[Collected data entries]
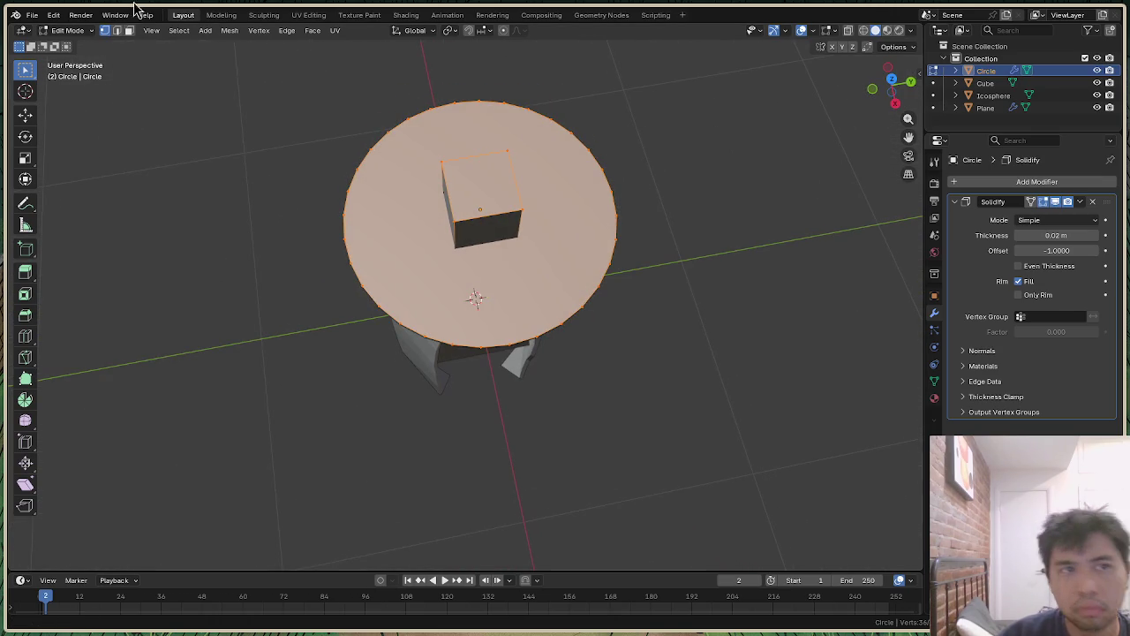
{"action": "left_click", "coordinate": [177, 37]}
{"action": "mouse_move", "coordinate": [151, 30]}
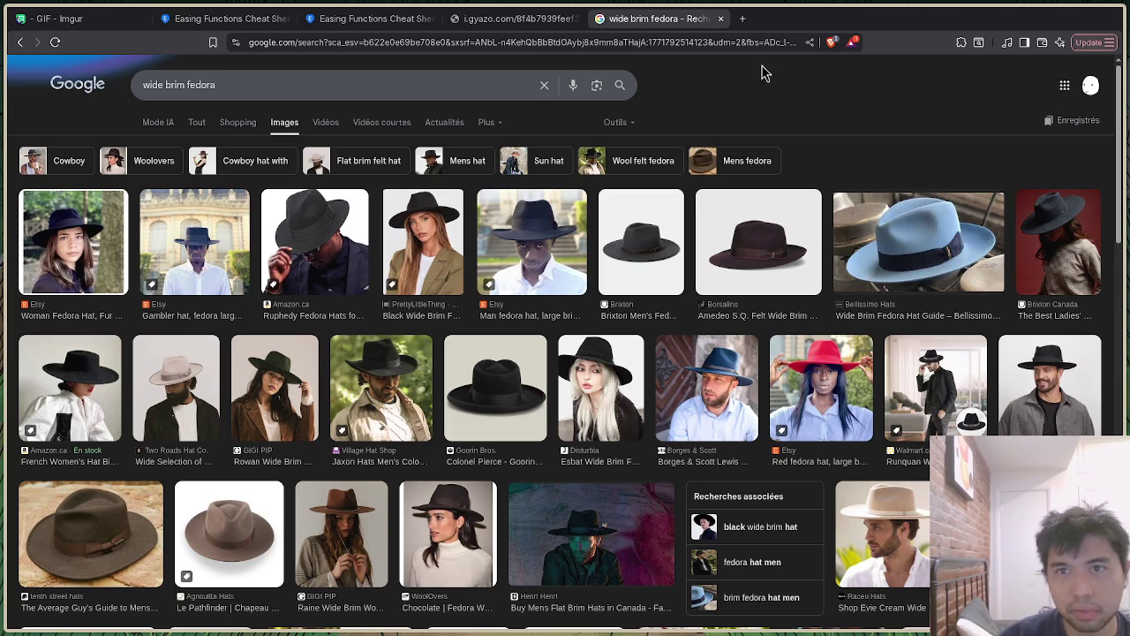
Step: Load the pasted Gyazo mp4 link in a new tab and replay it, pausing at 0:02
{"action": "left_click", "coordinate": [743, 18]}
{"action": "key", "text": "ctrl+v"}
{"action": "key", "text": "Return"}
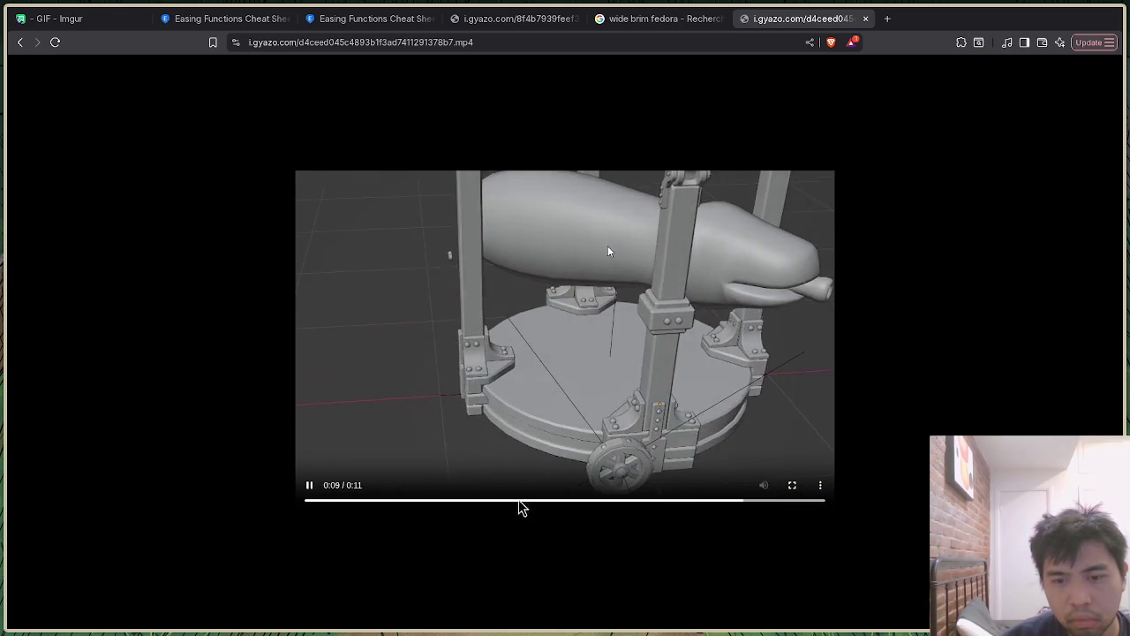
{"action": "left_click", "coordinate": [312, 485]}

> _Exercise details_
All entries should be reproduced exactly; no picture belongs in the result.

> _Output of the task_
{"action": "left_click", "coordinate": [177, 37]}
{"action": "mouse_move", "coordinate": [151, 30]}
Step: Load the pasted Gyazo mp4 link in a new tab and replay it, pausing at 0:02
{"action": "left_click", "coordinate": [743, 18]}
{"action": "key", "text": "ctrl+v"}
{"action": "key", "text": "Return"}
{"action": "left_click", "coordinate": [312, 485]}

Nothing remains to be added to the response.